Instructions to follow »
Retype the records below so that each one matches exactly.

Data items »

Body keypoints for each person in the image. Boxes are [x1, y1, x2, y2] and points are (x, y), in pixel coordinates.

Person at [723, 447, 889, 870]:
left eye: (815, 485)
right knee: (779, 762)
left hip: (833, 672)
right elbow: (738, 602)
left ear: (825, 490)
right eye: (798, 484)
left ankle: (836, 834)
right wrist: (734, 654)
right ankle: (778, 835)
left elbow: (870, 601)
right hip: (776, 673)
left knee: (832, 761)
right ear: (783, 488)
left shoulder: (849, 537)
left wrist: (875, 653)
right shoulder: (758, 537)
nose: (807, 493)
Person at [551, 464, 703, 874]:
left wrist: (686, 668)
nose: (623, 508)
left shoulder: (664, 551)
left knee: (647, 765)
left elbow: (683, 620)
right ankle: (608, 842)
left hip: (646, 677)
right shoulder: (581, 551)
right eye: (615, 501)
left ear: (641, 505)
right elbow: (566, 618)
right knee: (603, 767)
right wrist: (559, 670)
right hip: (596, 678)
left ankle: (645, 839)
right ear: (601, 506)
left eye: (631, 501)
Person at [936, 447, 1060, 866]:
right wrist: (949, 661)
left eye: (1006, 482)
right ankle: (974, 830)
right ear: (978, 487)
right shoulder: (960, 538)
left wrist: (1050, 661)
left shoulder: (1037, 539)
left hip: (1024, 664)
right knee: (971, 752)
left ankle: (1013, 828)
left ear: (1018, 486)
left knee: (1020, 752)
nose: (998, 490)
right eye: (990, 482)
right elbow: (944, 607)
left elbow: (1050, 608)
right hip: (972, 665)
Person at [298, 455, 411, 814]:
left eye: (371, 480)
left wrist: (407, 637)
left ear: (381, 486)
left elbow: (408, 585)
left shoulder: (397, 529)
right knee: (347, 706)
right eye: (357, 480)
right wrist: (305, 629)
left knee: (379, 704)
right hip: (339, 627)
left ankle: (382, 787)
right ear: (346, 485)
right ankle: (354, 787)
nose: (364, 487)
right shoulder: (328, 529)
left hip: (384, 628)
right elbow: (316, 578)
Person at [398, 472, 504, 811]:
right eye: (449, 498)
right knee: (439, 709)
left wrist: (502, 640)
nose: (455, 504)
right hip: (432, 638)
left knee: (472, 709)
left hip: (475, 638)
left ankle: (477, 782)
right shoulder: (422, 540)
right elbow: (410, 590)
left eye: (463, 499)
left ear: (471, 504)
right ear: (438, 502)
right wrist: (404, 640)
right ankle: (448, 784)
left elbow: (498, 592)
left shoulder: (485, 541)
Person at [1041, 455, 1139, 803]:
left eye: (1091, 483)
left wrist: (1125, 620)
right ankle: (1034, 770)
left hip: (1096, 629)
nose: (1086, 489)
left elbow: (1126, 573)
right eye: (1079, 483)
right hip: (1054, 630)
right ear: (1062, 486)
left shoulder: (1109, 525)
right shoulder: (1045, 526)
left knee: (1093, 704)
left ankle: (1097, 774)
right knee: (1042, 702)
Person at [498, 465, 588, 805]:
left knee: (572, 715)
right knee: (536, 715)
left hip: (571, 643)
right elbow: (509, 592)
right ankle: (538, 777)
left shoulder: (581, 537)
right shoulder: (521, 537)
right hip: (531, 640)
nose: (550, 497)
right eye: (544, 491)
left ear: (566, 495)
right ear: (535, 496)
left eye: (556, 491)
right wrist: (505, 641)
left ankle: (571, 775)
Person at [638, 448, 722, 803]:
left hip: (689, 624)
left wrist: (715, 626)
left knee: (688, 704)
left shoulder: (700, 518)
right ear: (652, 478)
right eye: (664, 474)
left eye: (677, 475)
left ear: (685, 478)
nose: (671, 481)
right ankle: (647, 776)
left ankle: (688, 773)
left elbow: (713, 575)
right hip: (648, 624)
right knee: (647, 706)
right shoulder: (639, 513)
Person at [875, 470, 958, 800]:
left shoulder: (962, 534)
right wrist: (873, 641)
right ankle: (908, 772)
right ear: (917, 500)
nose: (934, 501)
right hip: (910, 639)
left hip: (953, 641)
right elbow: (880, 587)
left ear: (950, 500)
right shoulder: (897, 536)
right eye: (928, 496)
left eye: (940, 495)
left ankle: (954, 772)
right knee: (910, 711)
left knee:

Solution »
Body keypoints for each person in the image. Boxes are [x1, y1, x2, y2] and points are (x, y), in pixel coordinates.

Person at [723, 447, 889, 870]:
left eye: (815, 485)
right knee: (779, 762)
left hip: (833, 672)
right elbow: (738, 602)
left ear: (825, 490)
right eye: (798, 484)
left ankle: (836, 834)
right wrist: (734, 654)
right ankle: (778, 835)
left elbow: (870, 601)
right hip: (776, 673)
left knee: (832, 761)
right ear: (783, 488)
left shoulder: (849, 537)
left wrist: (875, 653)
right shoulder: (758, 537)
nose: (807, 493)
Person at [551, 464, 703, 874]:
left wrist: (686, 668)
nose: (623, 508)
left shoulder: (664, 551)
left knee: (647, 765)
left elbow: (683, 620)
right ankle: (608, 842)
left hip: (646, 677)
right shoulder: (581, 551)
right eye: (615, 501)
left ear: (641, 505)
right elbow: (566, 618)
right knee: (603, 767)
right wrist: (559, 670)
right hip: (596, 678)
left ankle: (645, 839)
right ear: (601, 506)
left eye: (631, 501)
Person at [936, 447, 1060, 866]:
right wrist: (949, 661)
left eye: (1006, 482)
right ankle: (974, 830)
right ear: (978, 487)
right shoulder: (960, 538)
left wrist: (1050, 661)
left shoulder: (1037, 539)
left hip: (1024, 664)
right knee: (971, 752)
left ankle: (1013, 828)
left ear: (1018, 486)
left knee: (1020, 752)
nose: (998, 490)
right eye: (990, 482)
right elbow: (944, 607)
left elbow: (1050, 608)
right hip: (972, 665)
Person at [298, 455, 411, 814]:
left eye: (371, 480)
left wrist: (407, 637)
left ear: (381, 486)
left elbow: (408, 585)
left shoulder: (397, 529)
right knee: (347, 706)
right eye: (357, 480)
right wrist: (305, 629)
left knee: (379, 704)
right hip: (339, 627)
left ankle: (382, 787)
right ear: (346, 485)
right ankle: (354, 787)
nose: (364, 487)
right shoulder: (328, 529)
left hip: (384, 628)
right elbow: (316, 578)
Person at [398, 472, 504, 811]:
right eye: (449, 498)
right knee: (439, 709)
left wrist: (502, 640)
nose: (455, 504)
right hip: (432, 638)
left knee: (472, 709)
left hip: (475, 638)
left ankle: (477, 782)
right shoulder: (422, 540)
right elbow: (410, 590)
left eye: (463, 499)
left ear: (471, 504)
right ear: (438, 502)
right wrist: (404, 640)
right ankle: (448, 784)
left elbow: (498, 592)
left shoulder: (485, 541)
Person at [1041, 455, 1139, 803]:
left eye: (1091, 483)
left wrist: (1125, 620)
right ankle: (1034, 770)
left hip: (1096, 629)
nose: (1086, 489)
left elbow: (1126, 573)
right eye: (1079, 483)
right hip: (1054, 630)
right ear: (1062, 486)
left shoulder: (1109, 525)
right shoulder: (1045, 526)
left knee: (1093, 704)
left ankle: (1097, 774)
right knee: (1042, 702)
Person at [498, 465, 588, 805]:
left knee: (572, 715)
right knee: (536, 715)
left hip: (571, 643)
right elbow: (509, 592)
right ankle: (538, 777)
left shoulder: (581, 537)
right shoulder: (521, 537)
right hip: (531, 640)
nose: (550, 497)
right eye: (544, 491)
left ear: (566, 495)
right ear: (535, 496)
left eye: (556, 491)
right wrist: (505, 641)
left ankle: (571, 775)
Person at [638, 448, 722, 803]:
left hip: (689, 624)
left wrist: (715, 626)
left knee: (688, 704)
left shoulder: (700, 518)
right ear: (652, 478)
right eye: (664, 474)
left eye: (677, 475)
left ear: (685, 478)
nose: (671, 481)
right ankle: (647, 776)
left ankle: (688, 773)
left elbow: (713, 575)
right hip: (648, 624)
right knee: (647, 706)
right shoulder: (639, 513)
Person at [875, 470, 958, 800]:
left shoulder: (962, 534)
right wrist: (873, 641)
right ankle: (908, 772)
right ear: (917, 500)
nose: (934, 501)
right hip: (910, 639)
left hip: (953, 641)
right elbow: (880, 587)
left ear: (950, 500)
right shoulder: (897, 536)
right eye: (928, 496)
left eye: (940, 495)
left ankle: (954, 772)
right knee: (910, 711)
left knee:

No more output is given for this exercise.